= Lefas =

1984 Lefas motorcycle (370cc Lefas engine)

Lefas is the brand name of the motorcycles, engines and other systems created by the Greek engineer Thanassis Lefas.

== Life and career of Thanassis Lefas ==
Lefas was an engineer who devoted his career in improving the motorcycle design, but struggled to bring his designs to market. A motorcycle enthusiast from an early age, he worked for years making improvements in motorcycles for trials races. In 1982 he decided to incorporate all his improvement ideas into a completely new motorcycle. Introduced in 1984, the 370cc motorcycle featured a large number of novel features in suspension (being the first to feature an unconventional single rear wheel support and single shock absorber), brakes, frame and engine, all entirely designed and constructed by Lefas. This superb bike was intended for production; Lefas had already planned different versions and personally worked on the infrastructure for series manufacture of all its parts, including the engine.

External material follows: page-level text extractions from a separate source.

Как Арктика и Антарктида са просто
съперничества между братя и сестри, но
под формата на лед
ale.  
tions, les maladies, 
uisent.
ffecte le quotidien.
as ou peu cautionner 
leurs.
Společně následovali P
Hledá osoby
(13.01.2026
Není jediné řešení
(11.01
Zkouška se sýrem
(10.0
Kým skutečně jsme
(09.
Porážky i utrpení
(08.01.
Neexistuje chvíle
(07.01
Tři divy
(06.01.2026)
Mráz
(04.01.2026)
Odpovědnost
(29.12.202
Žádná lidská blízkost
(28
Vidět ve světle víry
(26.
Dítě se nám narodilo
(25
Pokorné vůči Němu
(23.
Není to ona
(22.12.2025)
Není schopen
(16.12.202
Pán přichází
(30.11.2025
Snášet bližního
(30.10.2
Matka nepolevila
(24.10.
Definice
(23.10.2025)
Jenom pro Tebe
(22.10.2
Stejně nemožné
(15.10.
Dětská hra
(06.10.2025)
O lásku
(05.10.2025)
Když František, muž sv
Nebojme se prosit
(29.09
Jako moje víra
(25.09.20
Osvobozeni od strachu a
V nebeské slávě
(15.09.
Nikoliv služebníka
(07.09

However, he soon abandoned this project. Levels of state funding and support have been quoted as one reason, but this move was made mostly by choice, as Lefas focused entirely on a completely new design. Having "rejected" conventional front arrangement patterns (as eventually he did for the entire contemporary motorcycle design concept) as prone to instability especially during sudden turns, he developed the prototype of a completely new motorcycle between 1991 and 1994. Powered by a 900cc Ducati engine, the motorcycle incorporated a number of particularly unconventional features, including a rather complex front steering/suspension design. The prototype was tested in 1994 and exhibited superb riding performance and stability during turns; a patent application was subsequently made. Once more, though, the fate of the design was determined by Lefas's personal choices. A plan for production in Greece failed due to disagreements on financial matters with the Greek company interested in the project.

The death in 1995 of the famous motorcycle engineer John Britten, a good friend of Lefas who also proposed new ideas in motorcycle design, and the failure to convince companies abroad to incorporate his design, lead Lefas to temporarily withdraw from all original developments. He even rejected an invitation by Britten's family to move to New Zealand and continue Britten's work. In 2002, nonetheless, he resumed research work, developing a novel 4-stroke engine/frame unit while simultaneously working as a consultant in other engineering projects.

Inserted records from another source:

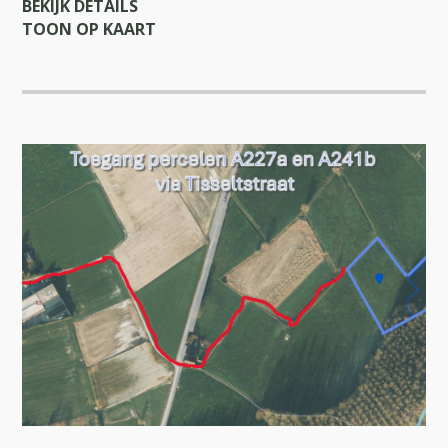
BEKIJK DETAILS
TOON OP KAART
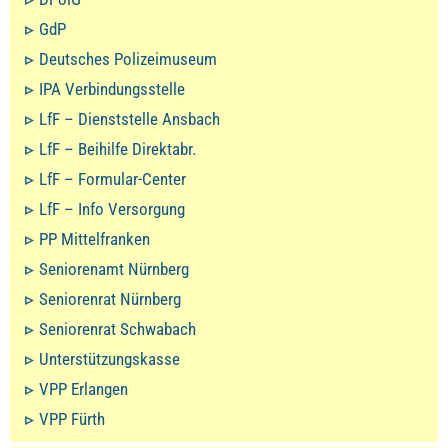
GdP
Deutsches Polizeimuseum
IPA Verbindungsstelle
LfF – Dienststelle Ansbach
LfF – Beihilfe Direktabr.
LfF – Formular-Center
LfF – Info Versorgung
PP Mittelfranken
Seniorenamt Nürnberg
Seniorenrat Nürnberg
Seniorenrat Schwabach
Unterstützungskasse
VPP Erlangen
VPP Fürth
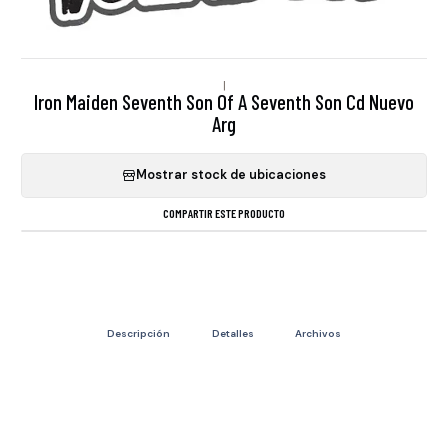
|
Iron Maiden Seventh Son Of A Seventh Son Cd Nuevo
Arg
Mostrar stock de ubicaciones
COMPARTIR ESTE PRODUCTO
Descripción
Detalles
Archivos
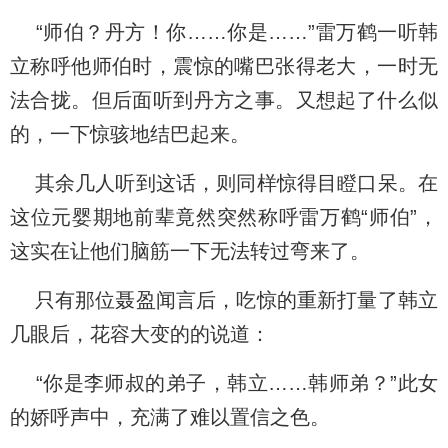
“师伯？丹方！你……你是……”雷万鹤一听韩
立称呼他师伯时，震惊的嘴巴张得老大，一时无
法合拢。但后面听到丹方之事。又想起了什么似
的，一下惊骇地结巴起来。
其余几人听到这话，则同样惊得目瞪口呆。在
这位元婴期地前辈竟然突然称呼雷万鹤“师伯”，
这实在让他们脑筋一下无法转过弯来了。
只有那位聂盈闻言后，吃惊的重新打量了韩立
几眼后，花容大变的的说道：
“你是李师叔的弟子，韩立……韩师弟？”此女
的娇呼声中，充满了难以置信之色。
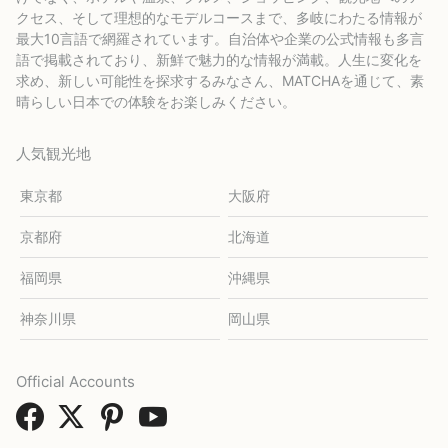
クセス、そして理想的なモデルコースまで、多岐にわたる情報が
最大10言語で網羅されています。自治体や企業の公式情報も多言
語で掲載されており、新鮮で魅力的な情報が満載。人生に変化を
求め、新しい可能性を探求するみなさん、MATCHAを通じて、素
晴らしい日本での体験をお楽しみください。
人気観光地
東京都
大阪府
京都府
北海道
福岡県
沖縄県
神奈川県
岡山県
Official Accounts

Interest in his 1994 prototype resumed in late 2003, when a Greek businessman with investments in Austria asked Lefas to develop a new frame (incorporating his front design) around a Triumph engine with the intent to produce the bike. Work on the new frame had started when Lefas became aware of serious health problems. In a move to "secure" a reliable prototype for future production (as he realized his deteriorating condition), he chose to perfect the 1994 motorcycle model before attempting to complete the new development. Thanassis Lefas died in December 2005 at the age of 53.